Mr. Baker, Mr. Daschle, Mr. Dole and Mr. Mitchell: I accuse you of rationing.

•

There are three main ways that the health care system already imposes rationing on us. The first is the most counterintuitive, because it doesn’t involve denying medical care. It involves denying just about everything else.

The rapid rise in medical costs has put many employers in a tough spot. They have had to pay much higher insurance premiums, which have increased their labor costs. To make up for these increases, many have given meager pay raises.

This tradeoff is often explicit during contract negotiations between a company and a labor union. For nonunionized workers, the tradeoff tends to be invisible. It happens behind closed doors in the human resources department. But it still happens.

Research by Katherine Baicker and Amitabh Chandra of Harvard has found that, on average, a 10 percent increase in health premiums leads to a 2.3 percent decline in inflation-adjusted pay. Victor Fuchs, a Stanford economist, and Ezekiel Emanuel, an oncologist now in the Obama administration, published an article in The Journal of the American Medical Association last year that nicely captured the tradeoff. When health costs have grown fastest over the last two decades, they wrote, wages have grown slowest, and vice versa.
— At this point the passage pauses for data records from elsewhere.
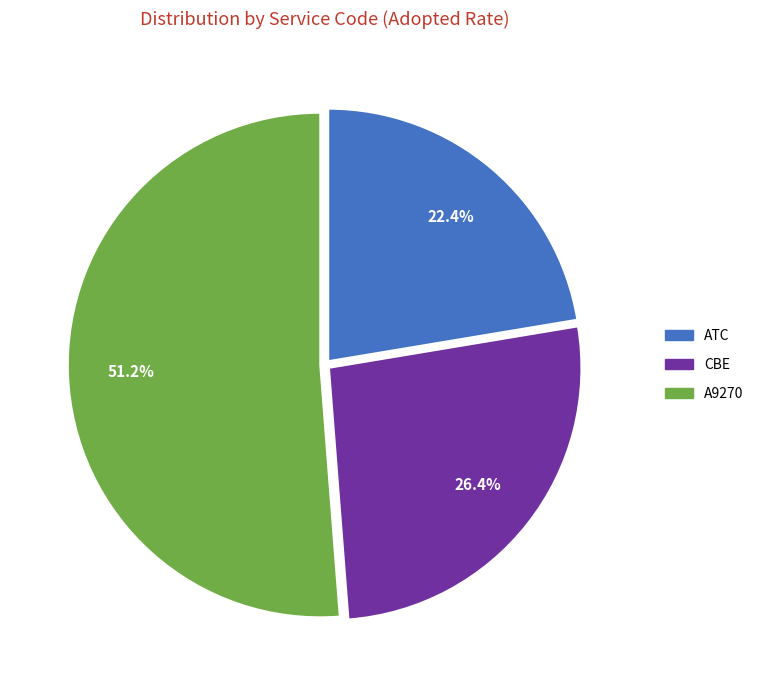

Between CBE and A9270, which is larger?

A9270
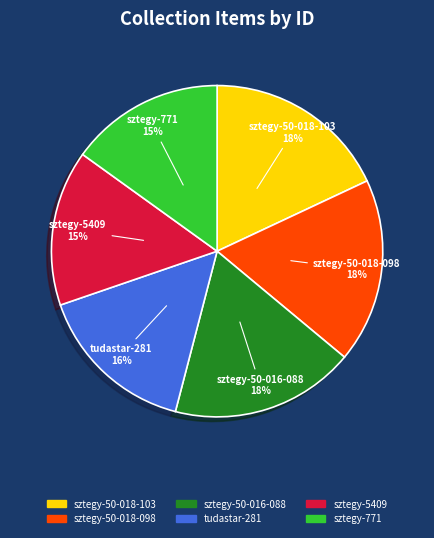

Combined, do sztegy-771 and sztegy-50-018-103 account for over 50%?

No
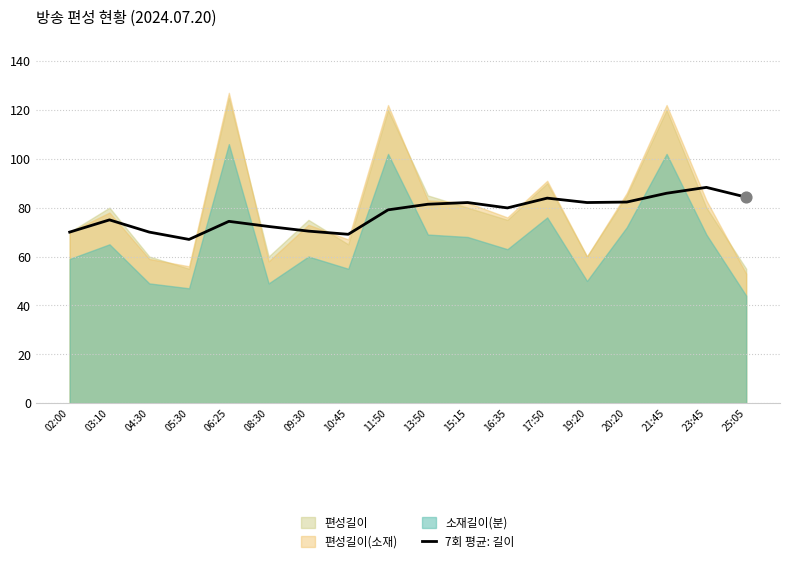

What is the lowest value of the 7회 평균: 길이 series?

67.0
So when middle-class families complain about being stretched thin, they’re really complaining about rationing. Our expensive, inefficient health care system is eating up money that could otherwise pay for a mortgage, a car, a vacation or college tuition.
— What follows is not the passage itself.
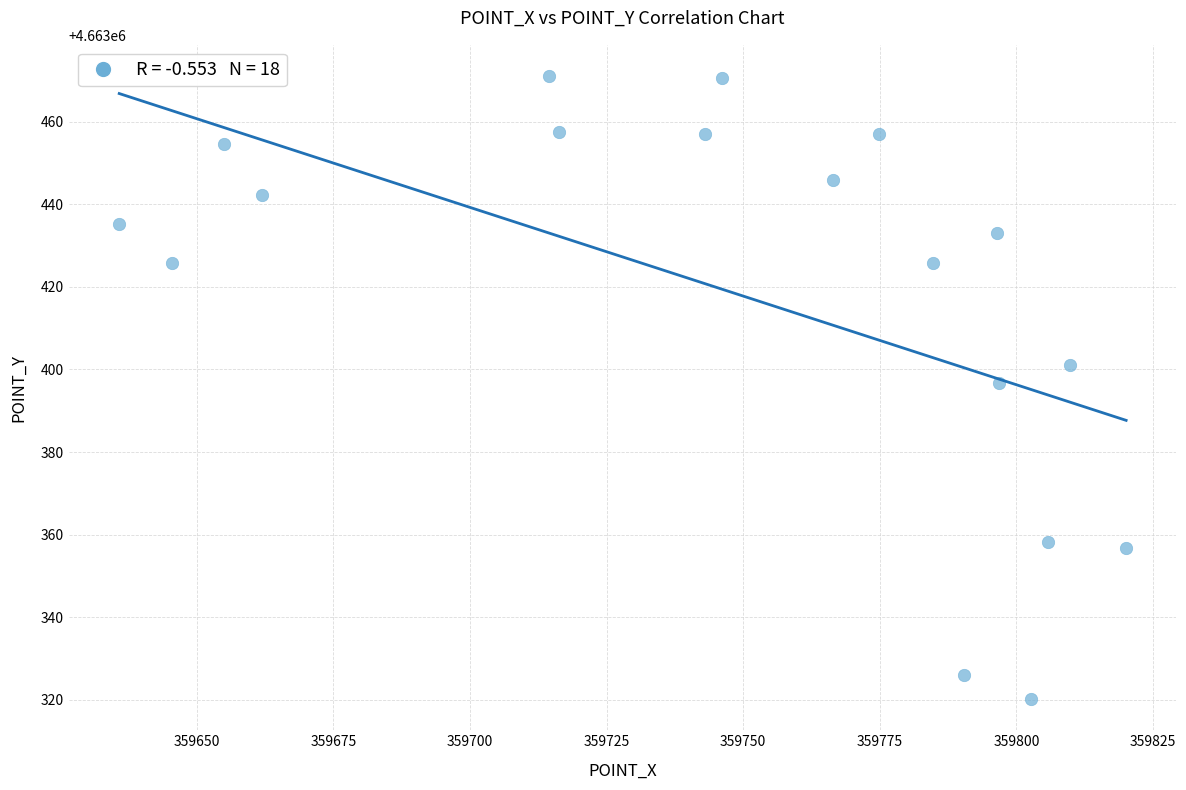

What Y value in the scatter plot is closest to 4663395?

4663396.8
The second kind of rationing involves the uninsured. The high cost of care means that some employers can’t afford to offer health insurance and still pay a competitive wage. Those high costs mean that individuals can’t buy insurance on their own.

The uninsured still receive some health care, obviously. But they get less care, and worse care, than they need. The Institute of Medicine has estimated that 18,000 people died in 2000 because they lacked insurance. By 2006, the number had risen to 22,000, according to the Urban Institute.

The final form of rationing is the one I described near the beginning of this column: the failure to provide certain types of care, even to people with health insurance. Doctors are generally not paid to do the blocking and tackling of medicine: collaboration, probing conversations with patients, small steps that avoid medical errors. Many doctors still do such things, out of professional pride. But the full medical system doesn’t do nearly enough.

That’s rationing — and it has real consequences.

In Australia, 81 percent of primary care doctors have set up a way for their patients to get after-hours care, according to the Commonwealth Fund. In the United States, only 40 percent have. Over all, the survival rates for many diseases in this country are no better than they are in countries that spend far less on health care. People here are less likely to have long-term survival after colorectal cancer, childhood leukemia or a kidney transplant than they are in Canada — that bastion of rationing.

None of this means that reducing health costs will be easy. The comparative-effectiveness research favored by the former Senate majority leaders and the White House has inspired opposition from some doctors, members of Congress and patient groups. Certainly, the critics are right to demand that the research be done carefully. It should examine different forms of a disease and, ideally, various subpopulations who have the disease. Just as important, scientists — not political appointees or Congress — should be in charge of the research.

But flat-out opposition to comparative effectiveness is, in the end, opposition to making good choices. And all the noise about rationing is not really a courageous stand against less medical care. It’s a utopian stand against better medical care.